Web Scraping for Astronomy


Paper:	Web Scraping for Astronomy
Volume:	461, Astronomical Data Analysis Software and Systems XXI
Page:	319
Authors:	Derriere, S.; Boch, T.
Abstract:	Astronomical web sites and portals are used daily by astronomers, and are increasingly interactive and customizable, mainly through the use of JavaScript. In addition, information often arises from the linking of remotely distributed data and contents. All these potential links can not always be defined in advance and stored in a web document for at least two reasons: they could potentially increase the size of the document source by a large fraction; and sometimes only the user (and not the document creator) knows where relevant links should be provided. Web scraping is the process of automatically collecting Web information. In this context, we started developing a method allowing retrieval of remote information, and display of this information (including links to remote websites) in the current document, triggered by a very simple action from the user: the selection of a portion of text in the web document. Our first prototype deals with astronomical object names. It is written in JavaScript, and can easily be implemented in a web document, or used as a bookmarklet.

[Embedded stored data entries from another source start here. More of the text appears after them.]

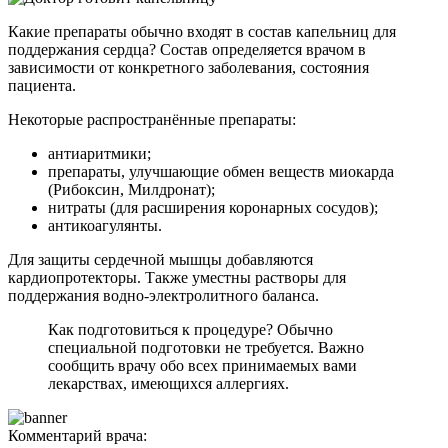
Какие препараты обычно входят в состав капельниц для
поддержания сердца? Состав определяется врачом в
зависимости от конкретного заболевания, состояния
пациента.
Некоторые распространённые препараты:
антиаритмики;
препараты, улучшающие обмен веществ миокарда
(Рибоксин, Милдронат);
нитраты (для расширения коронарных сосудов);
антикоагулянты.
Для защиты сердечной мышцы добавляются
кардиопротекторы. Также уместны растворы для
поддержания водно-электролитного баланса.
Как подготовиться к процедуре? Обычно
специальной подготовки не требуется. Важно
сообщить врачу обо всех принимаемых вами
лекарствах, имеющихся аллергиях.
Комментарий врача:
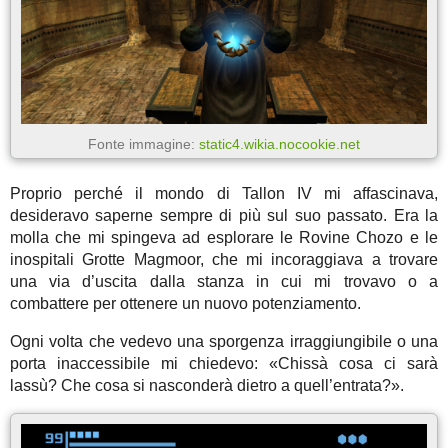
Fonte immagine:
static4.wikia.nocookie.net
Proprio perché il mondo di Tallon IV mi affascinava,
desideravo saperne sempre di più sul suo passato. Era la
molla che mi spingeva ad esplorare le Rovine Chozo e le
inospitali Grotte Magmoor, che mi incoraggiava a trovare
una via d’uscita dalla stanza in cui mi trovavo o a
combattere per ottenere un nuovo potenziamento.
Ogni volta che vedevo una sporgenza irraggiungibile o una
porta inaccessibile mi chiedevo: «Chissà cosa ci sarà
lassù? Che cosa si nasconderà dietro a quell’entrata?».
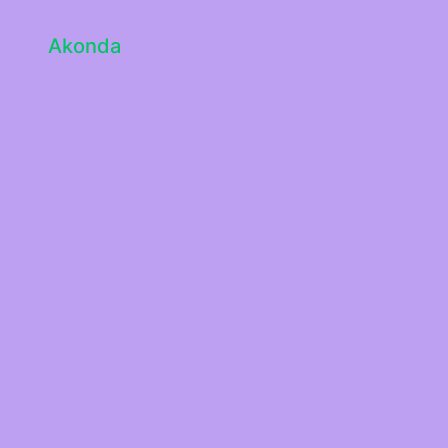
Akonda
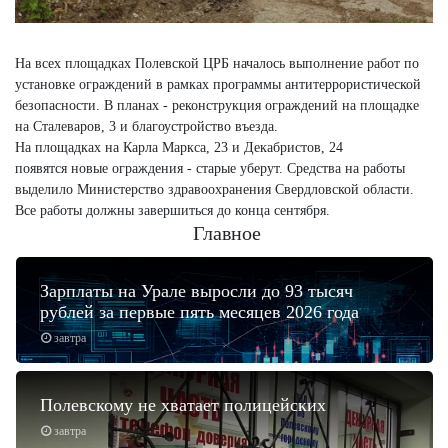
На всех площадках Полевской ЦРБ началось выполнение работ по
установке ограждений в рамках программы антитеррористической
безопасности. В планах - реконструкция ограждений на площадке
на Сталеваров, 3 и благоустройство въезда.
На площадках на Карла Маркса, 23 и Декабристов, 24
появятся новые ограждения - старые уберут. Средства на работы
выделило Министерство здравоохранения Свердловской области.
Все работы должны завершиться до конца сентября.
Главное
Зарплаты на Урале выросли до 93 тысяч
рублей за первые пять месяцев 2026 года
завтра
Полевскому не хватает полицейских
завтра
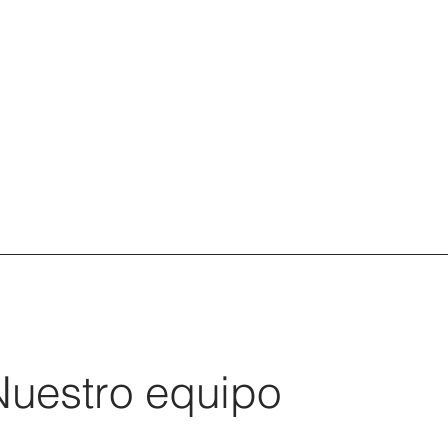
Nuestro equipo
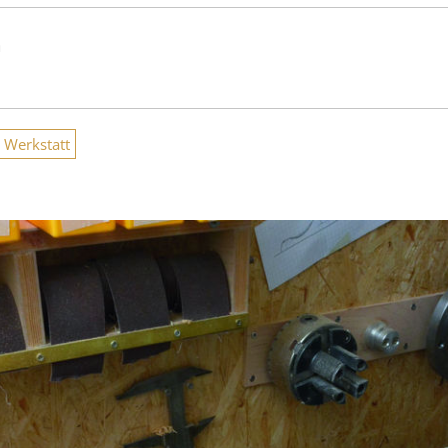
n
Werkstatt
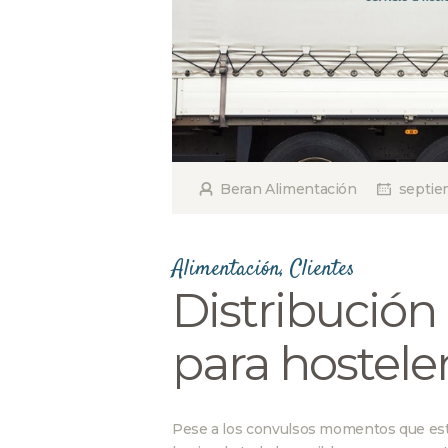
Beran Alimentación
septie
Alimentación
,
Clientes
Distribución
para hosteler
Pese a los convulsos momentos que es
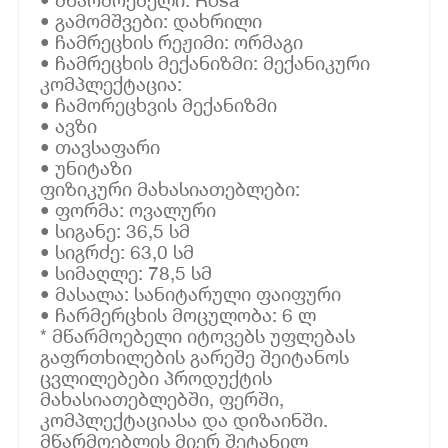
• გამომშვები: დახრილი
• ჩამრეცხის რეჟიმი: ორმაგი
• ჩამრეცხის მექანიზმი: მექანიკური
კომპლექტაცია:
• ჩამორეცხვის მექანიზმი
• ავზი
• თავსაფარი
• უნიტაზი
ფიზიკური მახასიათებლები:
• ფორმა: ოვალური
• სიგანე: 36,5 სმ
• სიგრძე: 63,0 სმ
• სიმაღლე: 78,5 სმ
• მასალა: სანიტარული ფაიფური
• ჩარმერცხის მოცულობა: 6 ლ
* მწარმოებელი იტოვებს უფლებას
გაფრთხილების გარეშე შეიტანოს
ცვლილებები პროდუქტის
მახასიათებლებში, ფერში,
კომპლექტაციასა და დიზაინში.
მწარმოებლის მიერ შეტანილ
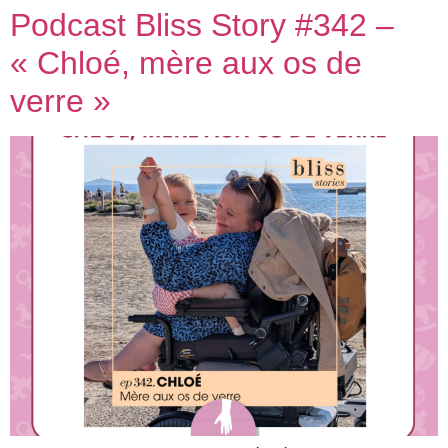
Podcast Bliss Story #342 –
« Chloé, mère aux os de
verre »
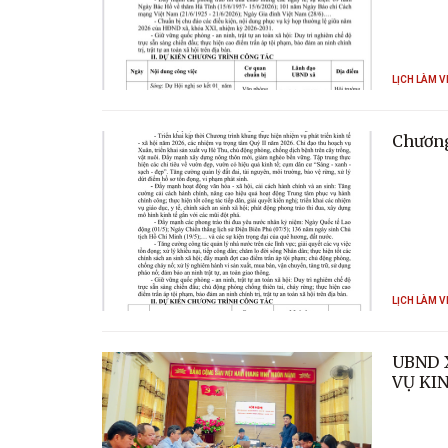
LỊCH LÀM V
Chương
LỊCH LÀM V
UBND 
VỤ KIN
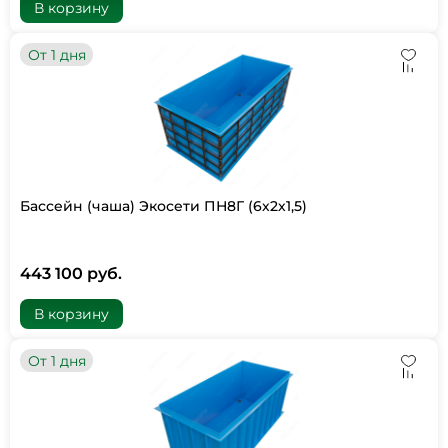
В корзину
От 1 дня
Бассейн (чаша) Экосети ПН8Г (6х2х1,5)
443 100 руб.
В корзину
От 1 дня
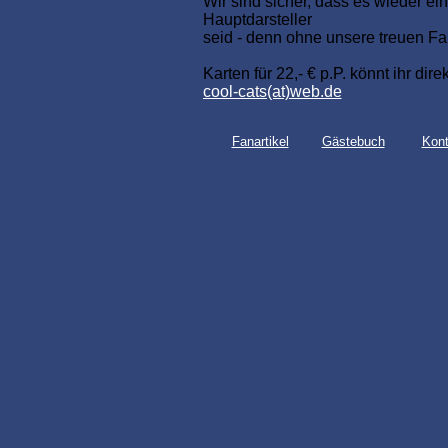
Wir sind sicher, dass es wieder ei
Hauptdarsteller
seid - denn ohne unsere treuen Fan
Karten für 22,- € p.P. könnt ihr dir
cool-cats(at)web.de
...oder ab dem 29. August im Geme
Fanartikel
Gästebuch
Kont
erwerben.
See you later...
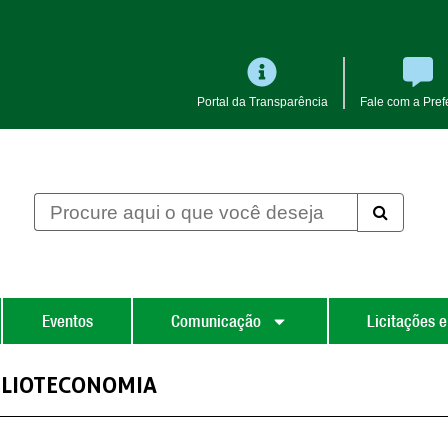
Portal da Transparência
Fale com a Prefe
Eventos
Comunicação
Licitações e
BIBLIOTECONOMIA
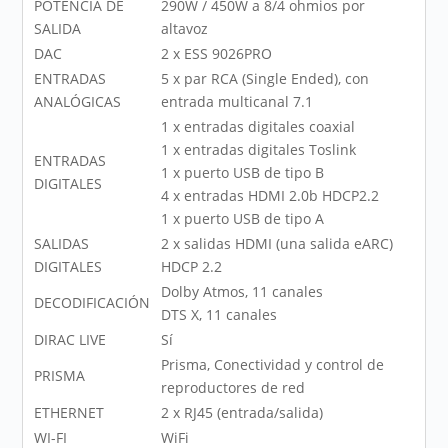
POTENCIA DE
290W / 450W a 8/4 ohmios por
SALIDA
altavoz
DAC
2 x ESS 9026PRO
ENTRADAS
5 x par RCA (Single Ended), con
ANALÓGICAS
entrada multicanal 7.1
1 x entradas digitales coaxial
1 x entradas digitales Toslink
ENTRADAS
1 x puerto USB de tipo B
DIGITALES
4 x entradas HDMI 2.0b HDCP2.2
1 x puerto USB de tipo A
SALIDAS
2 x salidas HDMI (una salida eARC)
DIGITALES
HDCP 2.2
Dolby Atmos, 11 canales
DECODIFICACIÓN
DTS X, 11 canales
DIRAC LIVE
Sí
Prisma, Conectividad y control de
PRISMA
reproductores de red
ETHERNET
2 x RJ45 (entrada/salida)
WI-FI
WiFi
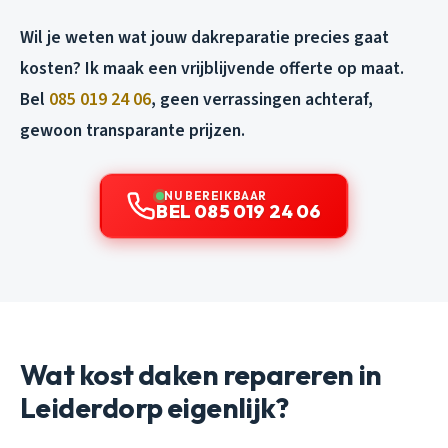
Wil je weten wat jouw dakreparatie precies gaat
kosten? Ik maak een vrijblijvende offerte op maat.
Bel
085 019 24 06
, geen verrassingen achteraf,
gewoon transparante prijzen.
NU BEREIKBAAR
BEL 085 019 24 06
Wat kost daken repareren in
Leiderdorp eigenlijk?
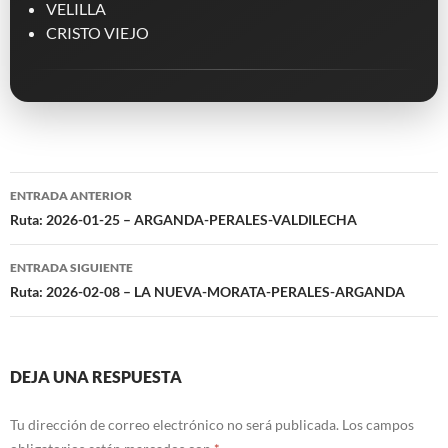
VELILLA
CRISTO VIEJO
Navegación
ENTRADA ANTERIOR
de
Ruta: 2026-01-25 – ARGANDA-PERALES-VALDILECHA
entradas
ENTRADA SIGUIENTE
Ruta: 2026-02-08 – LA NUEVA-MORATA-PERALES-ARGANDA
DEJA UNA RESPUESTA
Tu dirección de correo electrónico no será publicada.
Los campos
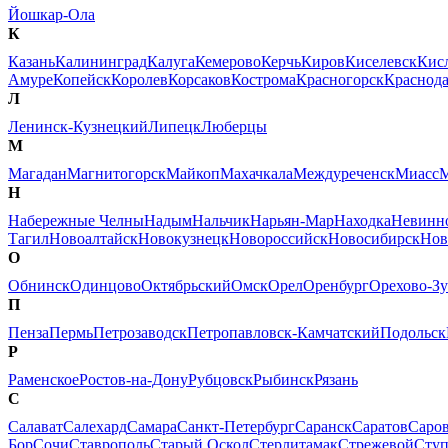
Йошкар-Ола
К
Казань
Калининград
Калуга
Кемерово
Керчь
Киров
Киселевск
Кис
Амуре
Копейск
Королев
Корсаков
Кострома
Красногорск
Краснод
Л
Ленинск-Кузнецкий
Липецк
Люберцы
М
Магадан
Магнитогорск
Майкоп
Махачкала
Междуреченск
Миасс
М
Н
Набережные Челны
Надым
Нальчик
Нарьян-Мар
Находка
Невинн
Тагил
Новоалтайск
Новокузнецк
Новороссийск
Новосибирск
Нов
О
Обнинск
Одинцово
Октябрьский
Омск
Орел
Оренбург
Орехово-Зу
П
Пенза
Пермь
Петрозаводск
Петропавловск-Камчатский
Подольск
Р
Раменское
Ростов-на-Дону
Рубцовск
Рыбинск
Рязань
С
Салават
Салехард
Самара
Санкт-Петербург
Саранск
Саратов
Саро
Бор
Сочи
Ставрополь
Старый Оскол
Стерлитамак
Стрежевой
Сту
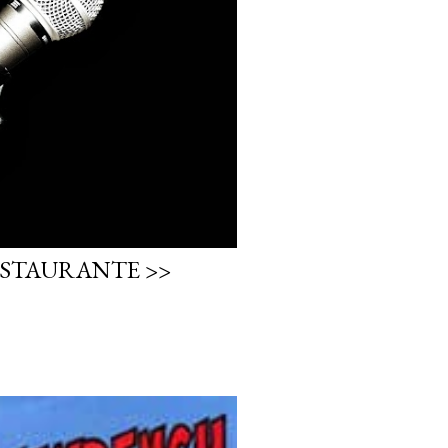
STAURANTE >>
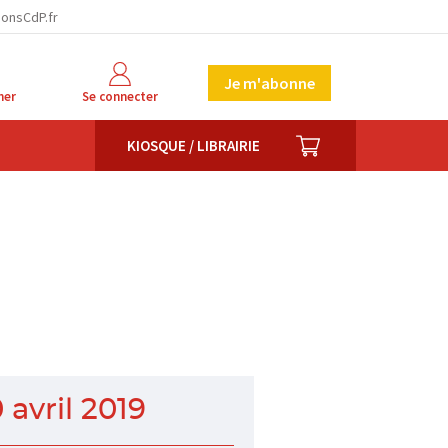
ionsCdP.fr
Je m'abonne
her
Se connecter
PANIER
KIOSQUE / LIBRAIRIE
0 avril 2019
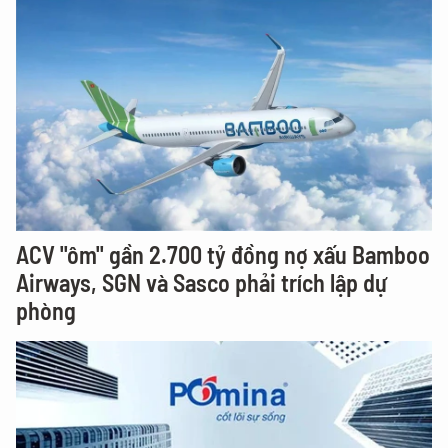
ACV "ôm" gần 2.700 tỷ đồng nợ xấu Bamboo
Airways, SGN và Sasco phải trích lập dự
phòng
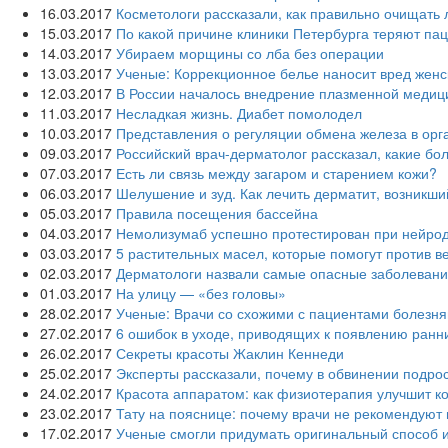
16.03.2017
Косметологи рассказали, как правильно очищать 
15.03.2017
По какой причине клиники Петербурга теряют па
14.03.2017
Убираем морщины со лба без операции
13.03.2017
Ученые: Коррекционное белье наносит вред жен
12.03.2017
В России началось внедрение плазменной меди
11.03.2017
Несладкая жизнь. Диабет помолодел
10.03.2017
Представления о регуляции обмена железа в ор
09.03.2017
Российский врач-дерматолог рассказал, какие бо
07.03.2017
Есть ли связь между загаром и старением кожи?
06.03.2017
Шелушение и зуд. Как лечить дерматит, возникши
05.03.2017
Правила посещения бассейна
04.03.2017
Немолизумаб успешно протестирован при нейро
03.03.2017
5 растительных масел, которые помогут против в
02.03.2017
Дерматологи назвали самые опасные заболевани
01.03.2017
На улицу — «без головы»
28.02.2017
Ученые: Врачи со схожими с пациентами болезня
27.02.2017
6 ошибок в уходе, приводящих к появлению ран
26.02.2017
Секреты красоты Жаклин Кеннеди
25.02.2017
Эксперты рассказали, почему в обвинении подро
24.02.2017
Красота аппаратом: как физиотерапия улучшит к
23.02.2017
Тату на пояснице: почему врачи не рекомендуют
17.02.2017
Ученые смогли придумать оригинальный способ и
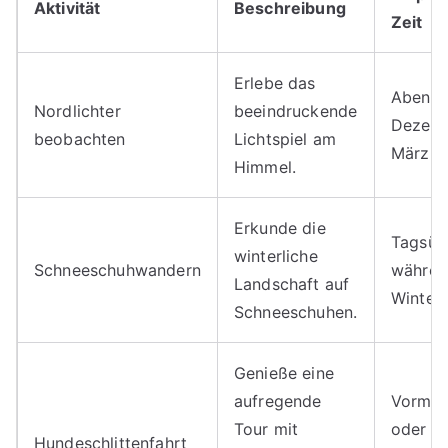
Aktivität
Beschreibung
Zeit
Erlebe das
Abends
Nordlichter
beeindruckende
Dezemb
beobachten
Lichtspiel am
März
Himmel.
Erkunde die
Tagsüb
winterliche
Schneeschuhwandern
währen
Landschaft auf
Winter
Schneeschuhen.
Genieße eine
aufregende
Vormit
Tour mit
oder
Hundeschlittenfahrt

Whenever the user selects a portion of text in a web document, a request to the Sesame name resolver is made to test if this is a valid object identifier. On success, information retrieved in JSON allows to display a tooltip with additional information on this object such as its coordinates, links to various CDS services, image thumbnails, etc. We present the current status of this work, and discuss how it could be extended in the future to other applications.